About this exercise
Report each line of the records where "JSON" occurs.

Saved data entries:
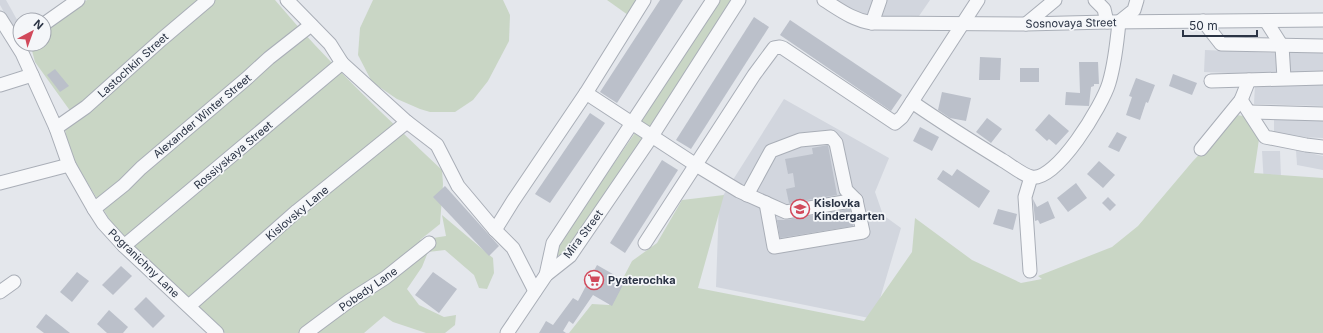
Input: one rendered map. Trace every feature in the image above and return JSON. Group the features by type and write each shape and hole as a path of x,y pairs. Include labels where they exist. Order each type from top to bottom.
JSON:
{"street":[{"path":"52,18 78,0"},
{"name":"Lastochkin Street","path":"56,128 86,107 208,0"},
{"path":"287,0 330,44 342,63 407,122 437,146 458,186 495,230 513,248 535,291"},
{"path":"495,230 586,93 644,0"},
{"name":"Mira Street","path":"546,275 553,243 713,0"},
{"name":"Mira Street","path":"546,275 570,256 652,136 739,0"},
{"name":"Sosnovaya Street","path":"824,0 846,14 860,21 872,24 1026,24 1323,20"},
{"path":"872,24 880,0"},
{"path":"645,243 754,75 772,51 777,47 784,48 895,123 902,117 978,0"},
{"path":"1026,24 1055,0"},
{"path":"912,102 965,138 1031,177 1042,176 1052,169 1073,146 1098,110 1109,83 1116,51 1113,22 1096,0"},
{"path":"1113,22 1134,10 1138,0"},
{"name":"Pogranichny Lane","path":"0,18 12,32"},
{"path":"1203,21 1220,44 1323,46"},
{"path":"1266,21 1282,46 1284,78"},
{"name":"Alexander Winter Street","path":"94,209 124,185 140,168 246,80 269,58 311,25"},
{"name":"Pogranichny Lane","path":"26,52 32,75 56,128 69,165 103,223 124,246 217,333"},
{"name":"Rossiyskaya Street","path":"124,246 342,63"},
{"path":"0,85 32,75"},
{"path":"1211,81 1323,78"},
{"path":"1202,149 1241,100 1249,80"},
{"path":"586,93 629,122 633,122 696,165 747,195 786,212 856,200"},
{"path":"1241,100 1250,112 1264,137 1323,147"},
{"path":"1250,112 1323,114"},
{"name":"Kislovsky Lane","path":"189,306 297,211 407,122"},
{"path":"747,195 772,151 800,140 831,137 836,143 846,190 856,200 863,232 774,247 766,203"},
{"path":"0,183 69,165"},
{"path":"1030,271 1025,197 1031,177"},
{"name":"Pobedy Lane","path":"306,333 349,301 385,278 429,243"},
{"path":"507,333 546,275"},
{"path":"0,292 14,282"}],"shaded area":[{"path":"0,0 6,0 13,12 12,27 0,5"},
{"path":"832,0 930,0 919,16 869,18"},
{"path":"1205,50 1280,53 1279,75 1204,72"},
{"path":"1289,52 1323,52 1323,73 1288,74"},
{"path":"1255,84 1323,84 1323,106 1254,104"},
{"name":"Kislovka Kindergarten","path":"784,99 889,158 875,192 883,215 901,228 874,319 716,287 719,202"},
{"path":"1274,120 1323,120 1323,138 1274,136"},
{"path":"1296,150 1323,156 1323,170 1297,165"},
{"path":"1262,151 1280,151 1282,203 1265,202"}],"green space":[{"path":"87,0 275,0 314,45 442,170 443,184 440,224 420,240 446,236 442,215 493,258 494,273 487,289 479,288 474,275 445,250 428,252 422,267 407,289 419,305 444,317 456,315 455,325 445,333 426,333 393,322 384,316 364,333 225,333 120,237 69,152 65,129 76,119 35,62 32,52 52,52 52,22"},
{"path":"373,0 503,0 510,15 509,41 488,81 473,100 455,112 430,112 420,109 397,99 372,82 358,55 360,28"},
{"path":"607,0 638,0 628,15"},
{"path":"719,0 731,0 651,125 648,127 641,122 642,119"},
{"path":"1237,115 1262,119 1254,173 1323,178 1323,333 569,333 592,304 609,305 632,261 657,243 682,200 724,195 698,288 864,321 912,252 915,218 972,260 1021,283 1042,279 1038,276 1112,247 1138,226 1193,161"},
{"path":"635,133 642,137 641,140 564,254 561,256 557,255 555,248"}],"building":[{"path":"660,0 683,0 617,103 600,92"},
{"path":"754,17 769,27 691,149 676,140"},
{"path":"790,20 902,95 891,111 780,35"},
{"path":"980,57 1001,58 1000,80 979,80"},
{"path":"1079,62 1098,62 1099,84 1094,84 1094,86 1091,87 1089,106 1065,105 1066,92 1080,93"},
{"path":"1020,68 1039,68 1039,82 1020,82"},
{"path":"55,69 69,86 60,92 47,75"},
{"path":"1173,74 1197,83 1192,95 1169,86"},
{"path":"1136,78 1155,85 1148,103 1146,102 1140,120 1126,115 1132,97 1129,96"},
{"path":"942,92 971,98 966,121 950,118 938,110"},
{"path":"590,113 605,123 550,203 535,194"},
{"path":"1049,114 1069,131 1056,145 1049,139 1047,141 1035,130"},
{"path":"987,118 1002,129 991,143 976,132"},
{"path":"920,127 939,137 932,151 913,141"},
{"path":"1117,132 1127,137 1119,152 1108,147"},
{"path":"828,145 837,195 789,203 786,189 795,187 793,173 788,174 785,159 813,154 812,148"},
{"path":"662,160 678,170 625,253 610,243"},
{"path":"1099,161 1115,175 1103,188 1087,174"},
{"path":"957,169 990,191 979,208 937,179 943,170 952,176"},
{"path":"1076,183 1087,198 1068,212 1057,198"},
{"path":"445,186 499,246 489,256 433,197"},
{"path":"1108,197 1116,205 1110,211 1102,203"},
{"path":"1033,199 1037,207 1048,201 1055,218 1040,224 1038,220 1035,221"},
{"path":"850,209 853,226 780,238 777,220 787,220"},
{"path":"998,209 1017,214 1013,230 993,224"},
{"path":"597,265 625,281 612,306 593,295 573,324 569,321 563,331 566,333 539,333 546,321 553,325 573,298 578,301"},
{"path":"121,266 132,276 113,295 102,285"},
{"path":"77,272 89,281 72,302 60,292"},
{"path":"433,272 457,289 439,313 415,295"},
{"path":"146,297 165,316 153,328 134,309"},
{"path":"109,310 128,327 123,333 107,333 97,324"},
{"path":"46,314 70,333 44,333 36,327"}],"place":[{"name":"Kislovka Kindergarten","path":"800,209"},
{"name":"Pyaterochka","path":"594,280"}]}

Result
Input: one rendered map. Trace every feature in the image above and return JSON. Group the features by type and write each shape and hole as a path of x,y pairs. Include labels where they exist. Order each type from top to bottom.
JSON:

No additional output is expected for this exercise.